Contrary to popular impression, the French do not desperately need their Algiers-Marseille route to bring North African recruits into France and French reinforcements to Tunis. They have an alternative route, extending by rail along the North African coast from Bizerte to Casablanca on the Atlantic Ocean, thence to Bordeaux by transport under cover of the French and British Atlantic fleets. The French have built a big naval base at Bizerte; and they have an excellent harbor for submarines at Mers-el-Kebir, halfway between Algiers and Gibraltar. Mers-el-Kebir can be used to blockade the Strait of Gibraltar from the Mediterranean side, for the French have constructed oil and gas tanks and even submarine slipways under the protecting coastal rock.
The Po Target. Italy herself is extremely vulnerablea fact which might cause Mussolini to sit out the next World War. Flying from bases in southern France and their advanced refueling fields in Corsica, the French could with the greatest of ease bomb Rome, La Spezia, Genoa, Naples and the railway that skirts the Italian coast. Airplane attacks from the sea come without warning.
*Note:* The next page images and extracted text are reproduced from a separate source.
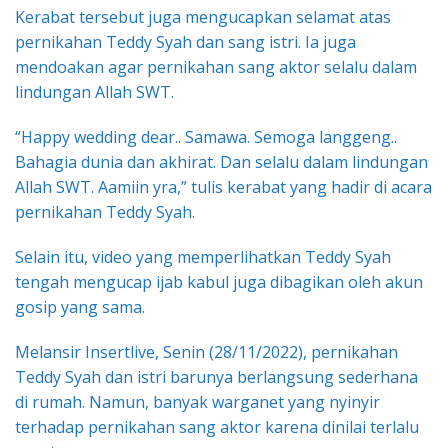
Kerabat tersebut juga mengucapkan selamat atas
pernikahan Teddy Syah dan sang istri. Ia juga
mendoakan agar pernikahan sang aktor selalu dalam
lindungan Allah SWT.
“Happy wedding dear.. Samawa. Semoga langgeng..
Bahagia dunia dan akhirat. Dan selalu dalam lindungan
Allah SWT. Aamiin yra,” tulis kerabat yang hadir di acara
pernikahan Teddy Syah.
Selain itu, video yang memperlihatkan Teddy Syah
tengah mengucap ijab kabul juga dibagikan oleh akun
gosip yang sama.
Melansir Insertlive, Senin (28/11/2022), pernikahan
Teddy Syah dan istri barunya berlangsung sederhana
di rumah. Namun, banyak warganet yang nyinyir
terhadap pernikahan sang aktor karena dinilai terlalu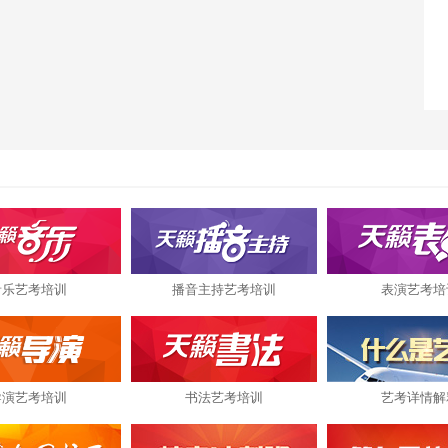
音乐艺考培训
播音主持艺考培训
表演艺考培
导演艺考培训
书法艺考培训
艺考详情解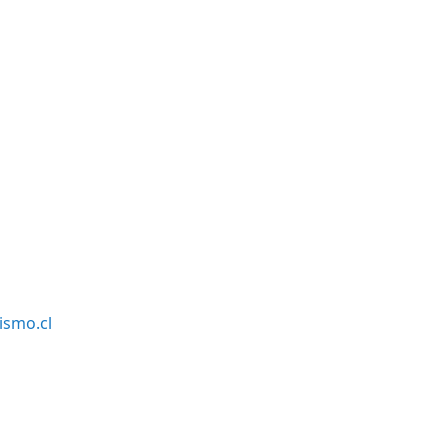
smo.cl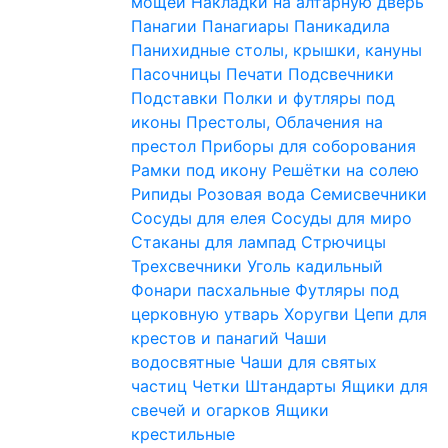
мощей
Накладки на алтарную дверь
Панагии
Панагиары
Паникадила
Панихидные столы, крышки, кануны
Пасочницы
Печати
Подсвечники
Подставки
Полки и футляры под
иконы
Престолы, Облачения на
престол
Приборы для соборования
Рамки под икону
Решётки на солею
Рипиды
Розовая вода
Семисвечники
Сосуды для елея
Сосуды для миро
Стаканы для лампад
Стрючицы
Трехсвечники
Уголь кадильный
Фонари пасхальные
Футляры под
церковную утварь
Хоругви
Цепи для
крестов и панагий
Чаши
водосвятные
Чаши для святых
частиц
Четки
Штандарты
Ящики для
свечей и огарков
Ящики
крестильные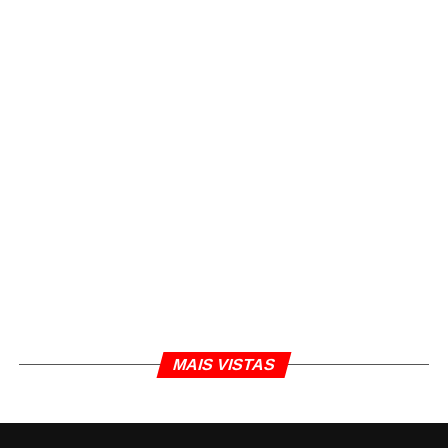
MAIS VISTAS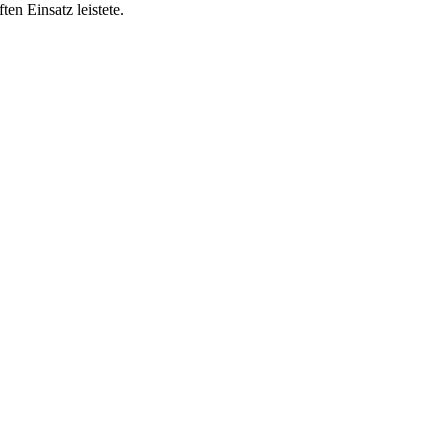
n Einsatz leistete.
The Po Valley, seat of Italian industry, is not only a sweet target for air raids but a natural magnet for enemy armies. Time without end the Po Valley has been invaded from France and Switzerland; but never since Gaul was civilized has there been a successful invasion of France or Switzerland from the Po. Napoleon won his great early victories in the Po Valley: at Lodi and Rivoli in 1796 and 1797, and at Marengo in 1800. And long before Napoleon's time, Hannibal crossed the Alps into Italy with elephants and a full baggage train, probably via the Little St. Bernard or the Mt. Genevre pass (the northernmost and the middle of the passes west of Turin).
The Po region is very open to attack if the French can once accomplish the none too easy job of forcing the passes, all of which converge toward Turin. Army corps starting from widely separated depots in southeastern France would meet when they came down into flat fighting country around the important Italian industrial centres, whereas Italian divisions invading France would find themselves scattered in rough mountain country a long distance from the Rhone Valley, from Marseille and from Lyon.
Since Italy and Germany are friendly, the Brenner Pass which leads from the Po Valley to Austria and Bavaria would naturally figure in the next war, chiefly for communication and supply.